Architecture Overview

Baselinr is built with a modular architecture:

┌─────────────────────────────────────────────────────┐
│ CLI / Dagster │
│ (Entry Points) │
└────────────────────┬────────────────────────────────┘

┌────────────────────▼────────────────────────────────┐
│ Configuration Layer │
│ (YAML/JSON + Pydantic Validation) │
└────────────────────┬────────────────────────────────┘

┌────────────────────▼────────────────────────────────┐
│ Profiling Engine │
│ (Orchestrates profiling of tables/columns) │
└──────┬──────────────────────────────────────┬───────┘
│ │
┌──────▼──────┐ ┌───────▼────────┐
│ Connectors │ │ Metrics │
│ (Database │ │ (Column-level │
│ Access) │ │ Statistics) │
└──────┬──────┘ └───────┬────────┘
│ │
└──────────────┬───────────────────────┘

┌────────────▼────────────┐
│ Storage Layer │
│ (Results Persistence) │
└────────────┬────────────┘

┌────────────▼────────────┐
│ Drift Detection │
│ (Compare Runs) │
└─────────────────────────┘

Module Structure

config/

  • schema.py: Pydantic models for configuration validation
  • loader.py: Loads YAML/JSON configs with env variable support

connectors/

  • base.py: Abstract base class for database connectors
  • postgres.py: PostgreSQL connector implementation
  • snowflake.py: Snowflake connector implementation
  • sqlite.py: SQLite connector implementation

Each connector:

  1. Creates SQLAlchemy engine
  2. Provides table introspection
  3. Executes queries for profiling

profiling/

  • core.py: Main profiling engine that orchestrates the process
  • metrics.py: Calculates column-level metrics (count, mean, stddev, etc.)

The profiling flow:

  1. Load configuration
  2. Connect to source database
  3. For each table:
    • Reflect schema
    • For each column:
      • Calculate applicable metrics
      • Collect results
  4. Package results for storage

storage/

  • writer.py: Writes profiling results to storage backend
  • schema.sql: SQL schema for results tables

Storage schema:

  • baselinr_runs: Metadata about profiling runs
  • baselinr_results: Individual column metrics (EAV pattern)

drift/

  • detector.py: Compares profiling runs to detect drift

Drift detection:

  1. Load two profiling runs (baseline + current)
  2. Compare schema (added/removed columns)
  3. Compare metrics (calculate % change)
  4. Classify severity (low/medium/high)

integrations/dagster/

  • assets.py: Factory for creating Dagster assets from config
  • events.py: Structured event emission for Dagster
  • sensors.py: Plan-aware sensor helpers
  • __init__.py: build_baselinr_definitions entrypoint for Dagster repos

integrations/dbt/

  • manifest_parser.py: Parses dbt manifest.json and resolves model references
  • selector_resolver.py: Resolves dbt selector expressions to model lists
  • __init__.py: Exports DBTManifestParser and DBTSelectorResolver

Development Setup

1. Clone and Install

cd profile_mesh
pip install -e ".[dev,all]"

2. Start Development Environment

make dev-setup

This will:

  • Install dependencies
  • Start Docker containers (PostgreSQL + Dagster)
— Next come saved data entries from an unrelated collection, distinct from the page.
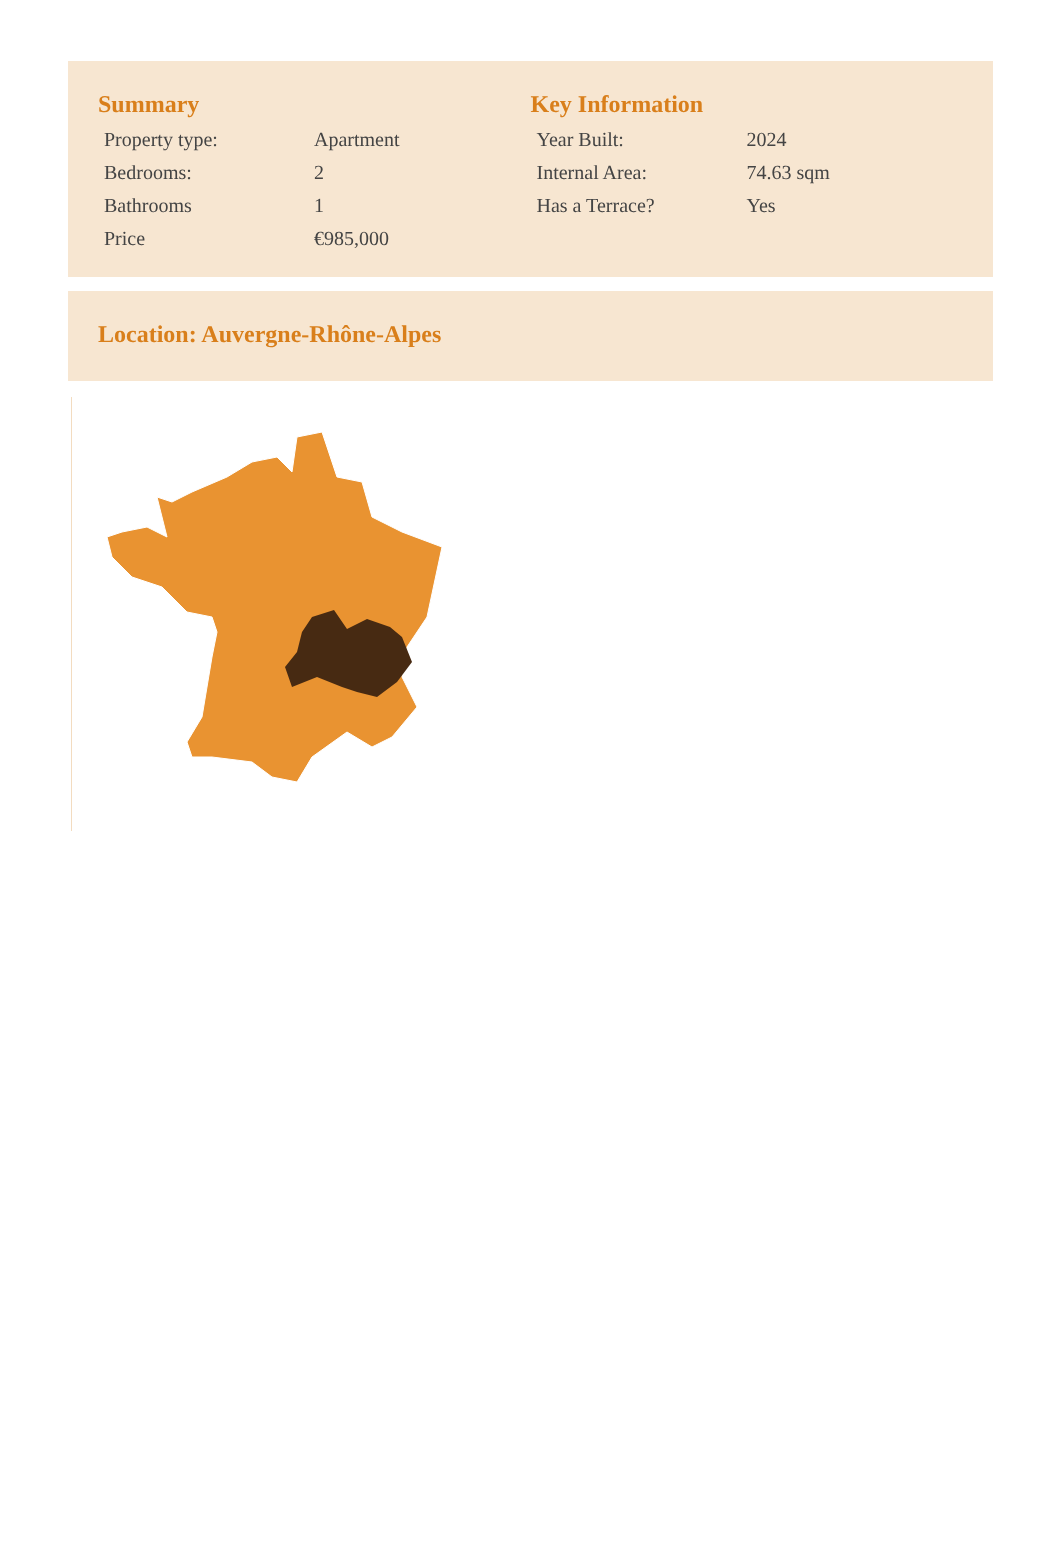Summary
| Property type: | Apartment |
| Bedrooms: | 2 |
| Bathrooms | 1 |
| Price | €985,000 |
Key Information
| Year Built: | 2024 |
| Internal Area: | 74.63 sqm |
| Has a Terrace? | Yes |
Location: Auvergne-Rhône-Alpes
For dbt integration testing, also install dbt:

pip install dbt-core dbt-postgres
# Or: pip install -e ".[dbt]"

See docs/development/DBT_TESTING.md for detailed dbt testing instructions.

3. Run Tests

make test

4. Code Quality

# Format code
make format

# Run linters
make lint

Testing Strategy

Unit Tests

Test individual functions and classes in isolation:

  • Configuration loading and validation
  • Metric calculations
  • Type detection utilities

Integration Tests

Test components together with a real database:

  • Full profiling workflow
  • Storage operations
  • Drift detection

End-to-End Tests

Test complete scenarios:

  • CLI commands
  • Dagster asset execution
  • dbt integration (manifest parsing, selector resolution, pattern expansion)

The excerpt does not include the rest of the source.